A bank is worried about the turn over of its customers. They are believe that a person’s credit score is a factor that determines the probability of a customer staying with them. This analysis will conduct a logistic regression to determine if credit score is a factor to this probability. Futhermore, it will determine how significant that variable is.
Listed below is a table of the data:
datatable(Churn_Modelling, options=list(lengthMenu = c(5, 10, 100)))
The mathematical model for this logistical regression is as follows:
\(P(Y_i = 1|\, x_i) = \frac{e^{\beta_0 + \beta_1 x_i}}{1+e^{\beta_0 + \beta_1 x_i}} = \pi_i\)
Where \(x_i\) is the credit score of a person and \(P(Y_i = 1|\, x_i)\) is the probability of a customer staying with them. It should be noted that when \(\beta_1\) is equal to zero we believe that credit score does not give insight into a person leaving a bank.
Formally, the null and alternative hypothesis are as follows:
\(H_0: \beta_1 = 0\) \(H_a: \beta_1 \neq 0\)
In this analysis we \(\alpha\) will be set at 0.05.
Listed below are the results which describes \(\beta_1\) and \(\beta_0\) based on this data. These values best describe a logistical regression line that fits the data. You will also notice their respective p-values. We will use the p-value associated with credit score to determine if there is edvidence to suggest credit score is a significant variable. Listed below is the data:
| Estimate | Std. Error | z value | p value | |
|---|---|---|---|---|
| (Intercept) | -0.9122 | 0.1679 | -5.432 | 5.578e-08 |
| Credit Score | -0.0006956 | 0.0002568 | -2.708 | 0.006762 |
Based on this data we believe the best fitting logistical regression model is as follows:
\(P(Y_i = 1|x_i) \approx \frac{e^{-0.9122-0.0006956 x_i}}{1+e^{-0.9122-0.0006956 x_i}} = \hat{\pi}_i\)

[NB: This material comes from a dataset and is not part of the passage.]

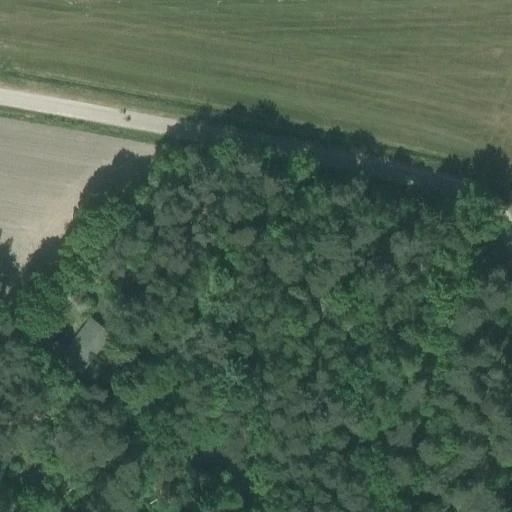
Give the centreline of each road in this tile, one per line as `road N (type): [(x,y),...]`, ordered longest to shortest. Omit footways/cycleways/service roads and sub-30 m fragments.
road 1 (unclassified): [(0,100),(204,133),(468,190),(496,208),(510,236)]
road 2 (track): [(349,511),(469,272),(510,236)]
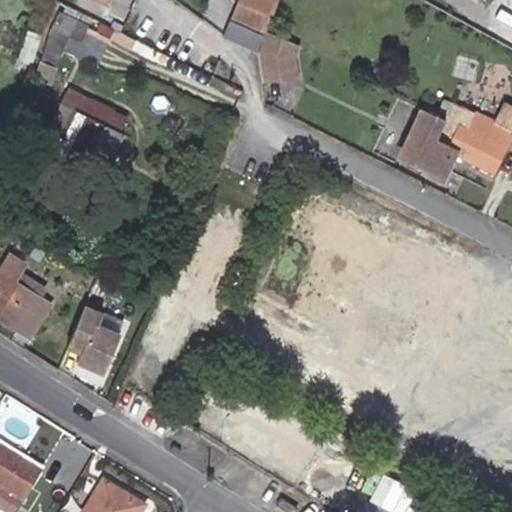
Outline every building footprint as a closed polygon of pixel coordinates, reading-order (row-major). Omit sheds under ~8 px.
[(262,41),(279,0),(238,0),(228,25),(262,41)] [(81,43),(88,27),(64,14),(36,75),(47,80),(69,38),(81,43)] [(296,45),(266,32),(258,51),(264,81),(296,75),(292,54),(296,45)] [(494,172),(511,134),(511,105),(504,102),(495,121),(476,112),(468,129),(459,125),(453,139),(461,143),(457,152),(435,142),(445,120),(426,110),(402,161),(444,181),(456,155),(494,172)] [(98,180),(123,133),(74,109),(49,156),(98,180)] [(418,364),(459,267),(310,205),(297,238),(286,234),(260,298),(418,364)] [(23,263),(11,255),(0,272),(0,316),(30,335),(49,305),(18,285),(23,276),(29,267),(23,263)] [(23,276),(18,285),(44,301),(49,293),(23,276)] [(102,372),(120,334),(99,324),(104,313),(87,304),(67,344),(80,350),(75,359),(102,372)] [(0,443),(0,509),(4,511),(6,511),(14,500),(20,504),(39,472),(6,451),(8,449),(0,443)] [(138,511),(142,506),(103,482),(84,511),(138,511)]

It should be noted that the p-value for the credit score is 0.006762. Since that is smaller than our \(\alpha\) (0.05) we reject the null hypothesis. In other words, we believe that credit score is a factor that determines how likely someone will leave their bank.
As shown below, this is a visualization of our mathematical model:
We need to determine if a logistic regression is a good fit for this data. To do this we will conduct a goodfit test with a non-central chi square distribution. Our mathematical model has a residual deviance of 10102 on 9998 degrees of freedom. Based on those numbers the p-value for this chi-square distribution is 0.2303665. Since the p-value is greater than 0.05 there is sufficient evidence to believe that this mathematical model is a good fit for a logistic regression.

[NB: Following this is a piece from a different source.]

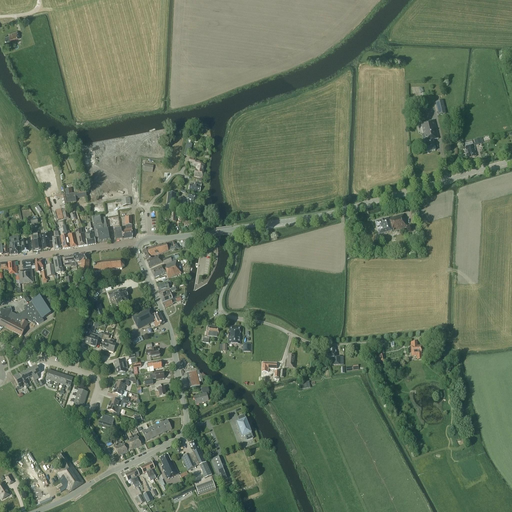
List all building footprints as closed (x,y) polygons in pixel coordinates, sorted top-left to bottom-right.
[(12,41),(20,39),(17,31),(9,34),(9,35),(5,37),(6,42),(12,40),(12,41)] [(439,115),(445,114),(442,101),(436,103),(439,115)] [(433,140),(438,139),(434,121),(421,124),(423,135),(422,135),(423,142),(420,143),(422,154),(435,151),(433,140)] [(192,144),(186,143),(184,155),(190,156),(192,144)] [(466,155),(467,159),(475,157),(474,151),(475,151),(474,148),(475,148),(473,144),(465,147),(467,155),(466,155)] [(86,156),(97,154),(96,148),(85,150),(86,156)] [(197,167),(197,170),(195,169),(194,176),(202,178),(203,171),(204,165),(200,164),(201,163),(200,162),(195,162),(196,159),(190,158),(189,162),(194,163),(193,166),(197,167)] [(201,184),(195,183),(194,185),(190,185),(189,190),(200,192),(201,184)] [(67,203),(76,202),(76,199),(87,197),(85,190),(78,191),(78,194),(72,195),(71,189),(65,190),(66,197),(67,203)] [(177,194),(168,193),(167,204),(175,205),(177,194)] [(61,199),(63,205),(67,205),(65,194),(56,196),(56,200),(61,199)] [(197,197),(188,195),(188,200),(185,199),(183,207),(189,208),(190,206),(195,207),(197,197)] [(171,212),(166,212),(163,212),(163,219),(170,219),(170,222),(175,222),(176,213),(171,212)] [(105,218),(102,218),(101,215),(92,217),(96,244),(111,241),(109,228),(107,228),(105,218)] [(375,223),(378,232),(379,235),(392,232),(406,227),(403,215),(375,223)] [(131,216),(125,217),(126,230),(122,230),(123,240),(133,238),(131,216)] [(55,238),(52,238),(53,242),(54,250),(61,250),(59,237),(58,232),(57,232),(57,229),(55,229),(55,238)] [(75,230),(78,247),(87,246),(84,234),(82,235),(81,229),(75,230)] [(123,240),(121,229),(114,230),(116,241),(123,240)] [(67,232),(68,236),(71,249),(78,247),(75,234),(70,235),(69,231),(67,232)] [(68,236),(67,232),(63,233),(64,236),(60,237),(63,249),(70,249),(68,236)] [(93,232),(85,234),(87,246),(96,244),(93,232)] [(39,241),(37,233),(32,234),(33,241),(32,241),(33,251),(41,250),(40,240),(39,241)] [(49,242),(53,242),(52,238),(51,233),(40,234),(41,242),(42,242),(43,250),(50,249),(49,242)] [(0,255),(3,255),(8,255),(8,249),(9,249),(8,240),(2,241),(2,248),(2,246),(0,246),(0,255)] [(19,246),(18,240),(8,241),(10,256),(18,255),(17,246),(19,246)] [(29,252),(27,240),(21,241),(22,253),(29,252)] [(142,251),(146,261),(152,259),(156,257),(156,256),(159,255),(174,249),(174,250),(179,249),(178,246),(177,245),(176,244),(174,245),(173,241),(165,244),(154,247),(149,249),(142,251)] [(86,254),(75,256),(76,263),(77,262),(77,265),(78,265),(79,276),(88,275),(89,261),(86,261),(86,254)] [(75,256),(62,258),(64,267),(65,267),(71,266),(71,267),(77,266),(76,263),(75,256)] [(163,262),(164,265),(172,262),(175,260),(173,256),(170,258),(170,257),(161,261),(160,256),(146,262),(149,268),(162,262),(163,262)] [(55,273),(63,272),(61,258),(53,259),(55,273)] [(22,262),(23,271),(18,272),(20,284),(34,282),(32,269),(34,269),(33,260),(22,262)] [(122,270),(124,266),(123,263),(121,260),(114,261),(104,262),(92,264),(94,273),(100,272),(104,271),(112,270),(122,270)] [(46,281),(47,281),(46,271),(43,271),(43,270),(42,261),(39,261),(34,261),(36,273),(40,273),(40,272),(41,272),(43,283),(46,283),(46,281)] [(172,262),(164,265),(162,266),(150,271),(154,278),(166,273),(168,279),(181,273),(176,261),(172,262)] [(14,262),(8,263),(8,271),(9,273),(9,275),(17,274),(17,267),(15,267),(14,262)] [(5,274),(9,273),(8,271),(8,263),(0,263),(0,271),(5,271),(5,274)] [(54,265),(46,266),(47,277),(55,276),(54,265)] [(168,286),(171,285),(170,281),(167,282),(167,283),(157,287),(159,292),(169,289),(168,286)] [(159,295),(162,304),(172,299),(169,290),(168,291),(168,290),(164,292),(164,293),(159,295)] [(117,304),(127,301),(126,297),(127,296),(125,291),(118,293),(117,291),(113,293),(108,294),(109,298),(114,296),(117,304)] [(16,315),(11,312),(12,311),(11,308),(5,310),(3,309),(0,309),(0,310),(0,313),(0,314),(1,314),(0,316),(0,327),(1,328),(4,327),(21,336),(26,327),(28,323),(27,323),(28,321),(35,325),(36,324),(38,325),(43,321),(42,319),(51,314),(48,309),(51,307),(49,304),(52,302),(49,298),(46,300),(45,297),(41,299),(40,296),(31,302),(31,303),(24,307),(25,308),(23,309),(25,311),(19,315),(18,314),(16,315)] [(172,299),(162,304),(165,309),(173,305),(172,304),(176,302),(177,302),(181,300),(179,296),(172,299)] [(96,320),(104,317),(99,302),(90,305),(96,320)] [(159,312),(153,315),(150,308),(131,316),(138,329),(153,322),(152,321),(154,320),(155,322),(153,323),(156,328),(164,323),(159,312)] [(90,331),(93,321),(86,319),(83,329),(90,331)] [(218,338),(219,328),(208,327),(207,337),(202,336),(201,342),(208,343),(209,337),(218,338)] [(240,334),(240,328),(229,327),(229,333),(230,333),(230,338),(229,338),(229,344),(240,345),(241,345),(241,337),(239,337),(239,334),(240,334)] [(84,343),(90,345),(94,334),(90,333),(90,335),(87,335),(84,343)] [(98,335),(94,334),(90,345),(96,347),(98,339),(101,340),(103,334),(99,333),(98,335)] [(102,349),(107,351),(111,339),(108,339),(109,335),(104,333),(101,340),(104,341),(102,349)] [(138,337),(131,341),(134,346),(141,342),(138,337)] [(114,340),(111,339),(107,351),(113,353),(116,344),(113,343),(114,340)] [(411,343),(411,345),(411,353),(412,356),(417,355),(417,359),(421,359),(421,352),(421,346),(417,346),(417,342),(411,343)] [(160,357),(159,352),(158,350),(155,350),(155,349),(152,349),(152,351),(146,352),(146,356),(150,355),(151,359),(160,357)] [(329,349),(329,351),(329,353),(327,353),(327,360),(332,359),(332,365),(343,365),(343,357),(340,357),(336,357),(335,349),(329,349)] [(132,364),(136,363),(134,354),(128,355),(129,359),(131,359),(132,364)] [(295,368),(295,362),(294,362),(294,356),(288,355),(288,361),(286,360),(285,367),(295,368)] [(376,356),(378,363),(385,362),(384,355),(376,356)] [(153,369),(161,368),(161,367),(162,367),(161,364),(160,362),(156,362),(147,363),(148,367),(150,367),(151,372),(154,371),(153,369)] [(276,364),(264,363),(262,363),(261,372),(268,373),(268,368),(276,369),(276,364)] [(31,369),(36,380),(39,378),(37,375),(40,373),(36,366),(31,369)] [(127,369),(127,366),(115,368),(116,374),(125,372),(124,369),(127,369)] [(31,369),(25,372),(29,379),(32,377),(34,381),(36,380),(31,369)] [(49,370),(46,379),(50,381),(49,385),(48,384),(48,387),(51,388),(52,385),(53,382),(52,381),(55,372),(49,370)] [(199,371),(196,372),(188,374),(192,388),(200,386),(199,382),(203,381),(201,374),(200,374),(199,371)] [(23,382),(25,386),(28,384),(26,381),(29,379),(25,372),(20,375),(19,375),(23,382)] [(55,372),(52,381),(53,382),(57,383),(55,387),(58,387),(59,384),(58,383),(61,374),(55,372)] [(156,380),(164,379),(162,372),(149,375),(150,379),(144,380),(145,386),(153,384),(152,379),(156,379),(156,380)] [(20,384),(23,382),(19,375),(20,375),(19,374),(13,377),(19,389),(22,387),(20,384)] [(61,374),(58,383),(59,384),(62,385),(61,389),(61,388),(59,393),(62,394),(64,389),(65,386),(64,385),(67,376),(61,374)] [(67,376),(64,385),(65,386),(68,387),(67,390),(70,391),(71,387),(70,387),(73,378),(67,376)] [(116,382),(114,388),(123,391),(125,386),(128,386),(129,383),(123,382),(122,384),(116,382)] [(309,382),(298,384),(299,390),(310,388),(309,382)] [(151,390),(155,389),(155,392),(159,391),(159,397),(165,396),(164,388),(161,388),(160,385),(151,387),(151,390)] [(75,387),(74,390),(78,391),(76,394),(76,396),(86,399),(88,393),(78,390),(79,389),(75,387)] [(128,392),(123,391),(114,388),(112,393),(124,397),(126,398),(128,392)] [(208,392),(209,392),(208,388),(202,390),(204,394),(193,397),(194,401),(195,401),(196,405),(208,401),(206,394),(208,393),(208,392)] [(73,393),(72,396),(76,397),(74,400),(74,402),(84,405),(86,399),(76,396),(76,394),(73,393)] [(71,399),(70,402),(74,403),(72,408),(82,411),(84,405),(74,402),(74,400),(71,399)] [(110,399),(109,405),(121,409),(122,403),(110,399)] [(118,417),(119,414),(121,409),(118,408),(109,405),(107,410),(113,412),(113,415),(118,417)] [(236,423),(242,437),(245,436),(247,440),(252,438),(253,439),(253,438),(249,429),(250,428),(249,426),(248,425),(244,415),(243,415),(238,418),(239,422),(236,423)] [(114,420),(114,419),(113,419),(105,416),(102,423),(99,422),(98,426),(98,427),(98,428),(99,428),(102,429),(101,430),(101,431),(102,432),(103,433),(104,433),(105,432),(105,431),(109,432),(110,432),(114,420)] [(160,422),(161,423),(165,432),(172,429),(167,420),(163,422),(162,421),(160,422)] [(159,435),(165,432),(161,423),(157,425),(156,424),(154,425),(154,426),(159,435)] [(148,428),(148,429),(153,438),(159,435),(154,426),(150,428),(150,427),(148,428)] [(146,441),(153,438),(148,429),(144,431),(143,430),(141,431),(146,441)] [(133,439),(137,448),(142,446),(137,437),(136,434),(134,435),(135,438),(133,439)] [(128,441),(132,450),(137,448),(133,439),(132,436),(129,438),(130,440),(128,441)] [(132,450),(128,441),(123,444),(128,452),(132,450)] [(212,475),(210,470),(200,449),(200,447),(198,448),(196,441),(191,444),(194,452),(182,458),(187,471),(199,465),(205,479),(212,475)] [(117,443),(119,446),(123,455),(128,452),(123,444),(123,443),(121,444),(120,442),(117,443)] [(123,455),(119,446),(117,446),(116,444),(113,445),(114,448),(118,457),(123,455)] [(69,493),(85,483),(74,466),(72,467),(63,454),(57,457),(62,464),(64,468),(56,474),(69,493)] [(171,462),(167,455),(159,458),(163,466),(161,466),(163,470),(164,470),(164,471),(167,479),(179,474),(172,461),(171,462)] [(218,457),(210,460),(217,477),(225,474),(218,457)] [(151,462),(146,465),(153,479),(156,478),(152,470),(154,469),(151,462)] [(153,479),(146,465),(140,468),(143,474),(146,473),(150,481),(153,479)] [(136,470),(131,472),(138,487),(140,486),(136,477),(139,476),(136,470)] [(131,480),(134,486),(135,488),(138,487),(131,472),(125,475),(128,481),(131,480)] [(5,478),(10,485),(14,483),(9,475),(5,478)] [(198,495),(215,489),(213,481),(196,487),(198,495)] [(8,497),(10,495),(6,489),(7,489),(3,482),(0,483),(0,484),(1,486),(0,485),(0,498),(1,500),(2,500),(3,500),(8,497)] [(153,500),(149,492),(143,495),(147,503),(153,500)]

There is an interesting point that is worth discussing. We need to remember \(b_1\) equals -0.0006956. Furthermore, \(e^{b_1} = e^{-0.0006956} \approx 0.999305\). That means for every 1 point someone increases their credit score the chances of them leaving changes by a factor of 0.999305. While a number like that is best left up to personal interpretation, I wouldn’t consider that a significant change. Just to put things in perspective the highest and lowest credit scores in this data set were 850 and 350 respectively. This model demonstrates that someone with a credit score of 850 has a \(\approx\) 18.2% chance of leaving while someone with 350 has a \(\approx\) 23.9% chance of leaving. If we really wanted to determine the odds of someone leaving a bank a multiple logistical regression might be more appropriate. A future analysis should consider including the balance in the customer’s bank account, if they are an active member, and the estimated salary of the individual as other exploritory variables.